Greece's Prime Minister Alexis Tsipras (L) is welcome by European Commission President Jean-Claude Juncker at the European Commission in Brussels on March 13, 2015. (AFP photo)

The president of the European Union (EU) Commission says he is not satisfied with the progress in talks over Greece’s bailout loans, but rejected the possibility that Athens might be forced to exit from the eurozone.

"I am not satisfied by the developments in the recent weeks. I don't think we have made sufficient progress, but we will try to push in the direction of a successful conclusion of the issues we have to deal with," Jean-Claude Juncker said ahead of talks with Greek Prime Minister Alexis Tsipras at the European Commission in Brussels on Friday.

"I am totally excluding a failure, I don't want a failure. I would like Europeans to go together. This is not the time for division, this is the time for coming together," he added.

Tsipras, whose Syriza party won the Greek general elections in early January, is on a visit to Brussels and Paris with the aim of finding cash to address a daunting repayment schedule in coming weeks.

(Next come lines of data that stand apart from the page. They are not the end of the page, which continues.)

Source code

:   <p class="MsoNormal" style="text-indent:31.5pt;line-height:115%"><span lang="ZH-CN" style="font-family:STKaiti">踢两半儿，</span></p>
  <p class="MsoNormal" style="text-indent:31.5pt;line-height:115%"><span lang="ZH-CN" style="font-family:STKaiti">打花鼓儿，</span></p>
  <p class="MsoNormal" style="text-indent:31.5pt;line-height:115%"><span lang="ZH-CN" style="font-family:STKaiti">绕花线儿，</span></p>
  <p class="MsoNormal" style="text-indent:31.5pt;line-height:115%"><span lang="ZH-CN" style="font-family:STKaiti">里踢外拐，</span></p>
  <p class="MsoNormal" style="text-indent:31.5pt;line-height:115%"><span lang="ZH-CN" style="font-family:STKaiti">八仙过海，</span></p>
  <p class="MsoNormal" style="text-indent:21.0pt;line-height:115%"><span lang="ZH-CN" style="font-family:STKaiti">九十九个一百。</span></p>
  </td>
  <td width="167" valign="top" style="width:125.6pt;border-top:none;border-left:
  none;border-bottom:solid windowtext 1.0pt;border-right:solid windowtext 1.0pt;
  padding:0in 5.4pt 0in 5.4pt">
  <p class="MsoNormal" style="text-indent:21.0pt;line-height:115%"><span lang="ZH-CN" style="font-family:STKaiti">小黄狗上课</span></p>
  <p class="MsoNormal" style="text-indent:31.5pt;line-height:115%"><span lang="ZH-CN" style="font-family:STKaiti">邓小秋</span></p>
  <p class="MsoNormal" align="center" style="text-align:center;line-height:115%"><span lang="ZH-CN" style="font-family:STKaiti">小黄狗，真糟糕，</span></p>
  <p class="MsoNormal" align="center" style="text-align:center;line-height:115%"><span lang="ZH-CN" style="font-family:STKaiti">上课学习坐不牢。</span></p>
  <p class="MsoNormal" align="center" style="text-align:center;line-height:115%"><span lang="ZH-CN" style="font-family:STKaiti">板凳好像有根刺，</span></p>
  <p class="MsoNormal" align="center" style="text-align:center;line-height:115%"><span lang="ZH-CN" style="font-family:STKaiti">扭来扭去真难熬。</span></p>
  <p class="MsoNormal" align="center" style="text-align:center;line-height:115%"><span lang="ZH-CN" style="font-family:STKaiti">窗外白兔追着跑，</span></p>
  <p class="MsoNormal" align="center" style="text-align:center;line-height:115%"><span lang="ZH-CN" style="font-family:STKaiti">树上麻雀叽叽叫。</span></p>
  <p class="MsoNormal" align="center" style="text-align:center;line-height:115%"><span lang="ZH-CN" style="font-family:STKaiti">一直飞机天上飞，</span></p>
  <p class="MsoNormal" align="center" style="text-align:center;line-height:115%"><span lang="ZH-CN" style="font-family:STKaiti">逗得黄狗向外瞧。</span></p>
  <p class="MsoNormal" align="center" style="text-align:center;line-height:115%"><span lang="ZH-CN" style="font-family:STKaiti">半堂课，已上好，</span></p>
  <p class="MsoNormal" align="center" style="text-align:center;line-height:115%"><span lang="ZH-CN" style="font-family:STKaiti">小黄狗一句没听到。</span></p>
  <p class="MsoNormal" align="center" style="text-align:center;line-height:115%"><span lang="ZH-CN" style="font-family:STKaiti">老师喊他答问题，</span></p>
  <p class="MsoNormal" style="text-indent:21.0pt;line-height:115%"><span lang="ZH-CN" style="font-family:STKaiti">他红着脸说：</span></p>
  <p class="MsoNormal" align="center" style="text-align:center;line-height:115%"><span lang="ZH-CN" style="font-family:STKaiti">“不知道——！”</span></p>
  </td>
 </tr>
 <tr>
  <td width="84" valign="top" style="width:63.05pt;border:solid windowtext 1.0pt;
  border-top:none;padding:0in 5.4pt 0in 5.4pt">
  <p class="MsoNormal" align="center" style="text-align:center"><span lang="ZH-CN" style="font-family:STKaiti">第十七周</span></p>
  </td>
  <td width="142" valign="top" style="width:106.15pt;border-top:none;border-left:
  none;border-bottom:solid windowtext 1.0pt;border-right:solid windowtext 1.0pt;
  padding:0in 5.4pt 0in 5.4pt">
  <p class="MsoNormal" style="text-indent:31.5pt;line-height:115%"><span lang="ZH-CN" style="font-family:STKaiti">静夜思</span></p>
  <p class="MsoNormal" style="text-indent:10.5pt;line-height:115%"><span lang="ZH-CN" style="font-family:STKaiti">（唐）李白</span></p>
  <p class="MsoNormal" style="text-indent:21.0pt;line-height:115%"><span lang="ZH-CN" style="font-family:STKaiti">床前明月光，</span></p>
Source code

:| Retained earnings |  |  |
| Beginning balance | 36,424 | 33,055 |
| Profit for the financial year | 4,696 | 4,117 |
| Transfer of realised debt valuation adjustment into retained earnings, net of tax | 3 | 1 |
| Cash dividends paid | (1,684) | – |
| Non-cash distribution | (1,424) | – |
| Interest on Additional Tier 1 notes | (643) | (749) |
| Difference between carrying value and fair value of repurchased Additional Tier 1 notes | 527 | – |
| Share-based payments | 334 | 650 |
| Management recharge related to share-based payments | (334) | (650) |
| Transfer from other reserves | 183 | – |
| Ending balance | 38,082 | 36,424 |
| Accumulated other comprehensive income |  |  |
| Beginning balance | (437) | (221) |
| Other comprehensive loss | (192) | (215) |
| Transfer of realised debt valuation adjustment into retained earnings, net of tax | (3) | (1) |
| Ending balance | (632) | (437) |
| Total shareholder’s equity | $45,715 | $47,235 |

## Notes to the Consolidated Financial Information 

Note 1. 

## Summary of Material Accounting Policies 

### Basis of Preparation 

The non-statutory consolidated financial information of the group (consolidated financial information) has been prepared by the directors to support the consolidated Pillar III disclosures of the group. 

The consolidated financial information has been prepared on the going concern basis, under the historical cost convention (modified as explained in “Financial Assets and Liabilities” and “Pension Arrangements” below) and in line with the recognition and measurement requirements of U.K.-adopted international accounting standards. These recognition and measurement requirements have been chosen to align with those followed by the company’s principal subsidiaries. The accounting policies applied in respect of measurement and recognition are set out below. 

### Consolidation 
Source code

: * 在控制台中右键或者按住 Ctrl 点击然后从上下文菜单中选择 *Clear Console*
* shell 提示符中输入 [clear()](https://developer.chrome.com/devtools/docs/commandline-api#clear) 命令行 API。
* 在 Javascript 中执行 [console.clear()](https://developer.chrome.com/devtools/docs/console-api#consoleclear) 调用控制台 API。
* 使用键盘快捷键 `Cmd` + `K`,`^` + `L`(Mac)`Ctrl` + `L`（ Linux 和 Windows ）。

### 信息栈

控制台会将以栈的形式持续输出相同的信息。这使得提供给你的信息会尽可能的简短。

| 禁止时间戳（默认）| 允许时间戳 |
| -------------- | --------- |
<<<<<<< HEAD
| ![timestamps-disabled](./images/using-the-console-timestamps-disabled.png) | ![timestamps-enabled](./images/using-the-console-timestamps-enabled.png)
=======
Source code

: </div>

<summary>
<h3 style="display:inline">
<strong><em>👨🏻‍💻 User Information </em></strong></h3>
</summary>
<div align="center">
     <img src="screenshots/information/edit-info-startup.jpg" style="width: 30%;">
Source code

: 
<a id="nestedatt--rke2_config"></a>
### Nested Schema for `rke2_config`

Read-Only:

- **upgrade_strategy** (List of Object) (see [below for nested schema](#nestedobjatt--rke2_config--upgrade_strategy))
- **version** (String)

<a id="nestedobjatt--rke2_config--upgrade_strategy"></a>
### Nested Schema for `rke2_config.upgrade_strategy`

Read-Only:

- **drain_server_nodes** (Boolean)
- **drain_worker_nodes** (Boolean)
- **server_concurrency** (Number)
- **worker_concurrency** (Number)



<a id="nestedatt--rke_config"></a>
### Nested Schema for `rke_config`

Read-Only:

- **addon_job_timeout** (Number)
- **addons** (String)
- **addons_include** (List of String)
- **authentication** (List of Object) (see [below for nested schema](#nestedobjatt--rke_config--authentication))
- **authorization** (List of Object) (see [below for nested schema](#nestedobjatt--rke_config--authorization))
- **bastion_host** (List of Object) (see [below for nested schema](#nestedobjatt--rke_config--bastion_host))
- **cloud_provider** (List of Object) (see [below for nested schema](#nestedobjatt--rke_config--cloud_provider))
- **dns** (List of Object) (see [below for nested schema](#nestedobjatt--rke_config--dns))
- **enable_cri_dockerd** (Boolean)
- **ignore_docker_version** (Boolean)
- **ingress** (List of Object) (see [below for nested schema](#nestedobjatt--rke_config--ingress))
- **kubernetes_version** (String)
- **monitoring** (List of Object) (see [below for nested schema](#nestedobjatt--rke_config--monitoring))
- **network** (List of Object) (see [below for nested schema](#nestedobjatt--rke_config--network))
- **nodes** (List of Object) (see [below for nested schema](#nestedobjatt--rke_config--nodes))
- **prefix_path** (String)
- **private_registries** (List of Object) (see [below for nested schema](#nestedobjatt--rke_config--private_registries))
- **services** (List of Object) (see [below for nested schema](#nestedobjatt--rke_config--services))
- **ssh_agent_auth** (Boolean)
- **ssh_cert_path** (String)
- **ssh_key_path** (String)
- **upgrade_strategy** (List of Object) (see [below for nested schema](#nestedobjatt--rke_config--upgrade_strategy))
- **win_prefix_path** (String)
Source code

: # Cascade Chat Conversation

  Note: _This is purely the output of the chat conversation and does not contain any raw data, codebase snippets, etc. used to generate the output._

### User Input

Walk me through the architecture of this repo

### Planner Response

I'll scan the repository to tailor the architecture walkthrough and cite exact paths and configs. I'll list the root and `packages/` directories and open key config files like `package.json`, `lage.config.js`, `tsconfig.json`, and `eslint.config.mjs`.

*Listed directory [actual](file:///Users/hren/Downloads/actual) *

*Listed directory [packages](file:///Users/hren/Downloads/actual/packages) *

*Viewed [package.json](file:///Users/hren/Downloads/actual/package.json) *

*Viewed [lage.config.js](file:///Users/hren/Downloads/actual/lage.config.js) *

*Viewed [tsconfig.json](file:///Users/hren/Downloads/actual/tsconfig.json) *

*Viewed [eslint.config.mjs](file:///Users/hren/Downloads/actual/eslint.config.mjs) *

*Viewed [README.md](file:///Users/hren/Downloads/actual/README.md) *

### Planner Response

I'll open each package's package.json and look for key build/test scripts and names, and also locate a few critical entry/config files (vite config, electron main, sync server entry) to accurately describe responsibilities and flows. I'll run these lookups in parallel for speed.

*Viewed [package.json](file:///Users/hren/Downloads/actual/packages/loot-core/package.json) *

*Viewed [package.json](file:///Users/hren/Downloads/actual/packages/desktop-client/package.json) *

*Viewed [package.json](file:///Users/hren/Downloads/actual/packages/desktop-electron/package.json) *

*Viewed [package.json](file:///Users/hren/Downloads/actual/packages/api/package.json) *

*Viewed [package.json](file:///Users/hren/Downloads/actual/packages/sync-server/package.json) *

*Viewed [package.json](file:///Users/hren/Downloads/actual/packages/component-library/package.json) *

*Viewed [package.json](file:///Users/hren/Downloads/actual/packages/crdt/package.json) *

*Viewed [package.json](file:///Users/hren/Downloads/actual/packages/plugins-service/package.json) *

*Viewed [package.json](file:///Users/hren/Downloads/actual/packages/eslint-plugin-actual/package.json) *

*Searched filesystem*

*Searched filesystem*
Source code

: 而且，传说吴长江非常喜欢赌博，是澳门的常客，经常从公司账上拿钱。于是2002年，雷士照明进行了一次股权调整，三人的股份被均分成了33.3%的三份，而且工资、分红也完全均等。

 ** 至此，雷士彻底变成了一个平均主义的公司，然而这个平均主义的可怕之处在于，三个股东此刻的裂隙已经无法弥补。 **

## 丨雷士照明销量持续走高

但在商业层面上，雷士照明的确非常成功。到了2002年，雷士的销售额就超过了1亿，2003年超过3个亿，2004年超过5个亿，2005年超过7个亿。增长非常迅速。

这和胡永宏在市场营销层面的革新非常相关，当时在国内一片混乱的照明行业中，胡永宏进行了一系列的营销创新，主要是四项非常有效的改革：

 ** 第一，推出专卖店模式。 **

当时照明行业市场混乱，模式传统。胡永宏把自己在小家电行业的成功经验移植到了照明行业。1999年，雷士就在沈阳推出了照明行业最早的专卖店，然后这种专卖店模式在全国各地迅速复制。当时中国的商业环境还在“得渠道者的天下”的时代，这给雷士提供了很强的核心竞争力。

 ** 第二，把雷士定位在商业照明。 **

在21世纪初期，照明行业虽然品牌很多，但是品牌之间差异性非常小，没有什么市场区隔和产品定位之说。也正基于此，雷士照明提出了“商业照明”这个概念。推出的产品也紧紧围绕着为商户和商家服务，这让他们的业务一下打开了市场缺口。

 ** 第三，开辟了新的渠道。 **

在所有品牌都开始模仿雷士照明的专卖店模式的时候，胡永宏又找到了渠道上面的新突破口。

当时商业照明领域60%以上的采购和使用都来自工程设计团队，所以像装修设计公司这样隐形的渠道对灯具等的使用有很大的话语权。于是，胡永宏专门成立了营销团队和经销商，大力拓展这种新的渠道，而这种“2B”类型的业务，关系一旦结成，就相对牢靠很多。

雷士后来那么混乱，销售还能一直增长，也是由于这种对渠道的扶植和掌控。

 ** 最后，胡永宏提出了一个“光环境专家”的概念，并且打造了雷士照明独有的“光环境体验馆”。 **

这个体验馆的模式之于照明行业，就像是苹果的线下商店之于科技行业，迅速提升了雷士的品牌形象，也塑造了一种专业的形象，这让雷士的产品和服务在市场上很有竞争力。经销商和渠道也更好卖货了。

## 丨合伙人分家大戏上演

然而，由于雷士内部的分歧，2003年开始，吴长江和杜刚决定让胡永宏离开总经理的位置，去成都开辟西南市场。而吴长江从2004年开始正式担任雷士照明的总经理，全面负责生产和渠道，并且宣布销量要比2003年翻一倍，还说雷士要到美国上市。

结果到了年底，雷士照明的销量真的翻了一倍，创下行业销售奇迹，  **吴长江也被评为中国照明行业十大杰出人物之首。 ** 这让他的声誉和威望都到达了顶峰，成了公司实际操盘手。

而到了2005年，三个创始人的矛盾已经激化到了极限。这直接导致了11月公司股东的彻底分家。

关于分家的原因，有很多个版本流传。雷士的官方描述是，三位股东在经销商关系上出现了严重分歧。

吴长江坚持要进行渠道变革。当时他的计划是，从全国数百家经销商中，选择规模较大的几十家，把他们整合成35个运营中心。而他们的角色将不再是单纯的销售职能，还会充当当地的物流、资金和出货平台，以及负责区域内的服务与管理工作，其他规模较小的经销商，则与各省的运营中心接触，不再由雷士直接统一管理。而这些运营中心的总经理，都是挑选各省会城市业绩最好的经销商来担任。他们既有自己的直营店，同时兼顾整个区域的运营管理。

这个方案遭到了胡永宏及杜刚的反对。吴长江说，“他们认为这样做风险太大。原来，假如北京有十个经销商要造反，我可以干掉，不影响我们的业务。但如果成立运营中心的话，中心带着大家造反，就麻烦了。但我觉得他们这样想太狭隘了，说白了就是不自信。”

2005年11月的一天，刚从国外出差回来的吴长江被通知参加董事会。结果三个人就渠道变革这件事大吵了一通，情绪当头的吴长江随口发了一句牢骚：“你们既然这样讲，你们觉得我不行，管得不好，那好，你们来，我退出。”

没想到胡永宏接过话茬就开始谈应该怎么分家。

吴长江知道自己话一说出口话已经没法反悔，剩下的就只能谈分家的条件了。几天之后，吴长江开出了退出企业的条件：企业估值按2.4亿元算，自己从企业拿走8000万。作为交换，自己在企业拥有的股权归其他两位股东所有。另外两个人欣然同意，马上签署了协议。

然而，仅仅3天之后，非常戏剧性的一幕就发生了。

His party won the election on the promise that it would renegotiate the terms of the country’s bailout program with the European Union.

On February 20, eurozone finance ministers agreed to give Greece a four-month extension of its international bailout to avert the possibility of the country’s exit from the currency area.

But Athens will not get any of the cash until eurozone partners approve a list of reform measures proposed by Greece.

The Tsipras government has tried to revise the terms of the country’s €240-billion (USD 270 billion) bailout it received from the troika of international lenders - the European Central Bank (ECB), the International Monetary Fund (IMF) and the European Union - following the 2009 economic crisis.